Only get the data you need

And the key reason for your slow query is it outputs too much data. Consider adding: Take(200), Skip() to take only the data you need or the current page requires. Use a pager to generate the report. This might helps a lot.

Consider the following code (BAD Example)

var myArticles = await _dbContext
    .Articles
    .Where(t => t.OwnerId == me.Id)
    .ToListAsync();

var theFirstArticle = myArticles[0];
var theSecondArticle = myArticles[1];

The system will load all data to get only your second article.

var myArticles = await _dbContext
    .Articles
    .Where(t => t.OwnerId == me.Id)
    .Take(2) // Only get two items.
    .ToListAsync();

var theFirstArticle = myArticles[0];
var theSecondArticle = myArticles[1];

Consider about IQueryable and IEnumerable

When we are writing a query to our database, we need to be careful about what we are currently working with. For most LINQ operations supports both IQueryable and IEnumerable.

IQueryable is a query definition. It will not be loaded if not necessary. Extend this object only changes how EF generates the SQL.

IEnumerable is a collection of data that can be enumerated. It will be loaded once you access it. For example, if you add a filter to it and iterate the collection, the system will try to get all data before running the filter.

Consider the following code (BAD Example):

        public IEnumerable<Topic> GetTopics()
        {
            // Return an IQueryable.
            return _dbContext.Topics;
        }

        public object SomeAction()
        {
            var myTopics = GetTopics()
                .Where(t => t.SummitId == 5); // This `Where` method comes from `System.Linq`. Not from `System.Linq.Queryable`

            return myTopics;
        }

The code calls GetTopics. While the code defines an EF query and returns it, the upper level can't understand that this is a query definition. But be treated as a collection of data.

Change that to:

        public IQueryable<Topic> GetAllTopicsQuery()
        {
            var myTopics = await _dbContext
                .Topics // Topics is an IQueryable. So the query will only happed when necessary.
                .Where(t => t.SummitId == 5); // This `Where` method comes from `System.Linq.Queryable`. It defines the query.

            return myTopics;
        }

Call ToList immediately when your query can load all you need

Calling the ToList method from an IQueryable object will do the query job and loads all data in the memory immediately. So when you can make sure that your current query loads everything you need, just call ToList to prevent system lazy load.

If you are not trying to get a collection of data, but only one item, call SingleOrDefault or FirstOrDefault instead.

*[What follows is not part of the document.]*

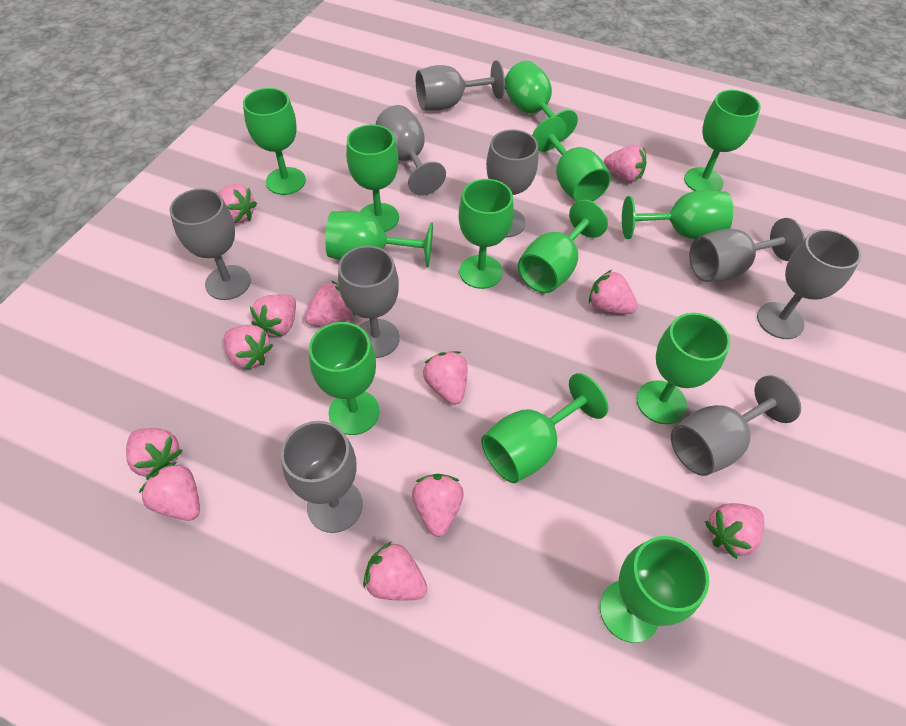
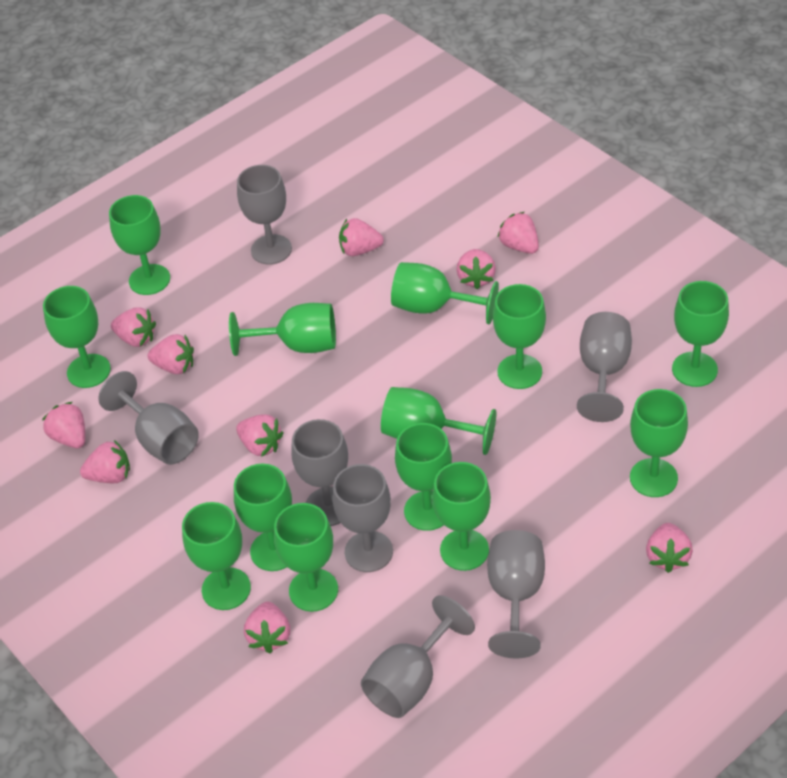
grey goblet: 9 -> 7
pink strawberry: 12 -> 10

Consider the following code (BAD Example):

            var allTopics = _dbContext
                .Topics
                .Where(t => t.SummitId == summitId);
            foreach (var topic in allTopics) // Not called ToList(). So we are iterating an IQueryable.
            {
                // do something.
                bigName += topic.Title;
            }

The system will load the topic one by one while executing your logic. This gonna be slow.

Change that to:

            var allTopicTitles = await _dbContext
                .Topics
                .Where(t => t.SummitId == summitId)
                .Select(t => t.Title)
                .ToListAsync();
            foreach (var topicTitle in allTopicTitles) // allTopicTitles is a List<string>. This loop happens in the memory.
            {
                // do something.
                bigName += topicTitle;
            }

The first two tips indicate that:

  • If you are building a query and not everything in the query is needed, write code with IQueryable.
  • If your query is built fine and everything you gonna query is necessary for the logic, make it a list immediately to prevent further IO operations.

Prevent tracking

Consider adding AsNoTracking for this makes query performance better if you don't need to save the changes.

Reference: https://docs.microsoft.com/en-us/ef/core/querying/tracking#no-tracking-queries

Prevent Include

Include generates SQL to select multiple tables. Which greatly increased complexity. You can only select the data you need and prevent writing the Include function.

For example, if you only want to get the last ball in the box, consider writing like this:

public class Box
{
    public int Id { get; set; }
    public IEnumerable<Ball> Balls { get; set; }
}

public class Ball
{
    public int Id { get; set; }

    public int BoxId { get; set; }
    public Box Box { get; set; }
}
    var boxes = await Boxes
                // DO NOT Call Include(t => t.Balls) here!
                .Where(somecondition)
                .Select(t => new Box(){
                  Id = t.Id,
                  Balls = t.Balls.OrderByDescending(x => x.CreationTime)
                             .Take(1) // Only get what you need
                })               
                .ToListAsync()

Also when we use Select we can remove .Include because it won’t have any effect here.

Will the projection property be null if I dont use include above? No, It won’t! Select will take care of it. Give it a try!

Prevent client-side evaluation

In the old version of EF, client-side evaluation is supported. So if you are trying to do some complicated calculation with DateTime or TimeSpan, EF will load all the data and do the evaluation locally. (Fixed in .NET Core 3.0)

Client-side evaluation means that EF will query all data in the database and typically very slow. Consider the following code(BAD Example):

            var viewers = await _dbContext
                .Events
                .Where(t => t.CreationTime + TimeSpan.FromMinutes(1) > DateTime.UtcNow)
                .Select(t => t.Fingerprint)
                .Distinct()
                .CountAsync();

EF can't translate the timespan calculation to SQL. So it has to load all data from the database and query from the client-side.

To fix this, evaluate the time first in code and build the query then.

            var startCountTime = DateTime.UtcNow - TimeSpan.FromMinutes(1);
            var viewers = await _dbContext
                .Events
                .Where(t => t.CreationTime > startCountTime)
                .Select(t => t.Fingerprint)
                .Distinct()
                .CountAsync();